• _MATERIAL SHOWN_

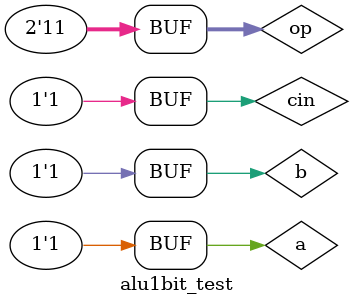
<source format=sv>
module alu1bit_test;

	parameter tpd = 10;

    logic a;
    logic b;
    logic cin;
    logic [1:0] op;

    logic s;
    logic cout;

    alu1bit alu1bit_dut(.a(a), .b(b), .cin(cin), .op(op), .s(s), .cout(cout));

    initial begin

        cin = 1'b0;
	
		// NOR
		
        op = 2'b00;

        a = 1'b0;
        b = 1'b0;
		
		#tpd;

        a = 1'b1;
        b = 1'b0;
		
		#tpd;

        a = 1'b0;
        b = 1'b1;
		
		#tpd;

        a = 1'b1;
        b = 1'b1;
		
		#tpd;

		// XOR
		
        op = 2'b01;

        a = 1'b0;
        b = 1'b0;
		
		#tpd;

        a = 1'b1;
        b = 1'b0;
		
		#tpd;

        a = 1'b0;
        b = 1'b1;
		
		#tpd;

        a = 1'b1;
        b = 1'b1;
		
		#tpd;

		// FAS
		
        op = 2'b10;

        a = 1'b0;
        b = 1'b0;
        cin = 1'b0;
		
		#tpd;

        a = 1'b1;
        b = 1'b0;
        cin = 1'b0;
		
		#tpd;

        a = 1'b0;
        b = 1'b1;
        cin = 1'b0;
		
		#tpd;

        a = 1'b0;
        b = 1'b0;
        cin = 1'b1;
		
		#tpd;

        a = 1'b1;
        b = 1'b1;
        cin = 1'b0;
		
		#tpd;

        a = 1'b0;
        b = 1'b1;
        cin = 1'b1;
		
		#tpd;

        a = 1'b1;
        b = 1'b0;
        cin = 1'b1;

		#tpd;

        a = 1'b1;
        b = 1'b1;
        cin = 1'b1;

		#tpd;

        op = 2'b11;

        a = 1'b0;
        b = 1'b0;
        cin = 1'b0;
		
		#tpd;

        a = 1'b1;
        b = 1'b0;
        cin = 1'b0;
		
		#tpd;

        a = 1'b0;
        b = 1'b1;
        cin = 1'b0;
		
		#tpd;

        a = 1'b0;
        b = 1'b0;
        cin = 1'b1;
		
		#tpd;

        a = 1'b1;
        b = 1'b1;
        cin = 1'b0;
		
		#tpd;

        a = 1'b0;
        b = 1'b1;
        cin = 1'b1;
		
		#tpd;

        a = 1'b1;
        b = 1'b0;
        cin = 1'b1;

		#tpd;

        a = 1'b1;
        b = 1'b1;
        cin = 1'b1;

    end

endmodule

</source>
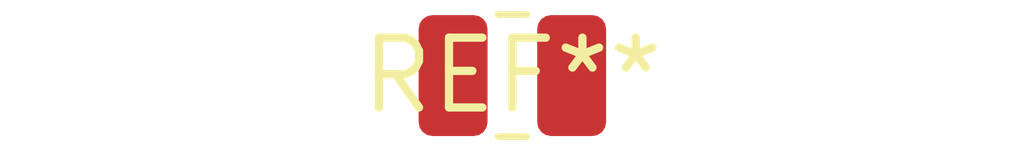
<source format=kicad_pcb>
(kicad_pcb (version 20240108) (generator pcbnew)

  (general
    (thickness 1.6)
  )

  (paper "A4")
  (layers
    (0 "F.Cu" signal)
    (31 "B.Cu" signal)
    (32 "B.Adhes" user "B.Adhesive")
    (33 "F.Adhes" user "F.Adhesive")
    (34 "B.Paste" user)
    (35 "F.Paste" user)
    (36 "B.SilkS" user "B.Silkscreen")
    (37 "F.SilkS" user "F.Silkscreen")
    (38 "B.Mask" user)
    (39 "F.Mask" user)
    (40 "Dwgs.User" user "User.Drawings")
    (41 "Cmts.User" user "User.Comments")
    (42 "Eco1.User" user "User.Eco1")
    (43 "Eco2.User" user "User.Eco2")
    (44 "Edge.Cuts" user)
    (45 "Margin" user)
    (46 "B.CrtYd" user "B.Courtyard")
    (47 "F.CrtYd" user "F.Courtyard")
    (48 "B.Fab" user)
    (49 "F.Fab" user)
    (50 "User.1" user)
    (51 "User.2" user)
    (52 "User.3" user)
    (53 "User.4" user)
    (54 "User.5" user)
    (55 "User.6" user)
    (56 "User.7" user)
    (57 "User.8" user)
    (58 "User.9" user)
  )

  (setup
    (pad_to_mask_clearance 0)
    (pcbplotparams
      (layerselection 0x00010fc_ffffffff)
      (plot_on_all_layers_selection 0x0000000_00000000)
      (disableapertmacros false)
      (usegerberextensions false)
      (usegerberattributes false)
      (usegerberadvancedattributes false)
      (creategerberjobfile false)
      (dashed_line_dash_ratio 12.000000)
      (dashed_line_gap_ratio 3.000000)
      (svgprecision 4)
      (plotframeref false)
      (viasonmask false)
      (mode 1)
      (useauxorigin false)
      (hpglpennumber 1)
      (hpglpenspeed 20)
      (hpglpendiameter 15.000000)
      (dxfpolygonmode false)
      (dxfimperialunits false)
      (dxfusepcbnewfont false)
      (psnegative false)
      (psa4output false)
      (plotreference false)
      (plotvalue false)
      (plotinvisibletext false)
      (sketchpadsonfab false)
      (subtractmaskfromsilk false)
      (outputformat 1)
      (mirror false)
      (drillshape 1)
      (scaleselection 1)
      (outputdirectory "")
    )
  )

  (net 0 "")

  (footprint "L_1008_2520Metric" (layer "F.Cu") (at 0 0))

)

</source>
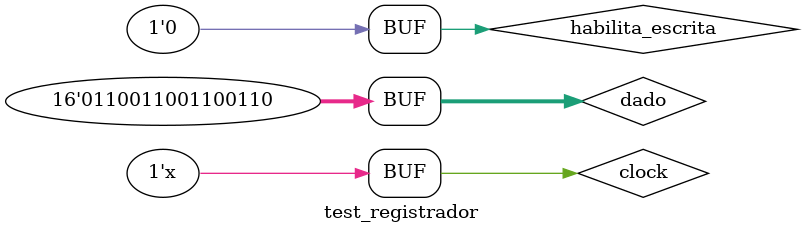
<source format=v>
module test_registrador;
  
  reg [15:0] dado;
  reg clock;
  reg habilita_escrita;
  wire saida;
  
  registrador reg1(dado, clock, habilita_escrita, saida);
  
  initial begin
    clock = 0;
    habilita_escrita = 0;
    #20;
  end
  
  always begin
    #25 clock = ~clock;  
  end
  
  initial begin
    dado = 16'b0110011001100110;        // Numero 26214 
  end
  
endmodule  
</source>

• _THE TASK_
Could you reproduce the lines above, from the one that holds "#25 clock = ~clock;" through the last, exactly as they stand?

• _RESULT BELOW_
    #25 clock = ~clock;  
  end
  
  initial begin
    dado = 16'b0110011001100110;        // Numero 26214 
  end
  
endmodule  
</source>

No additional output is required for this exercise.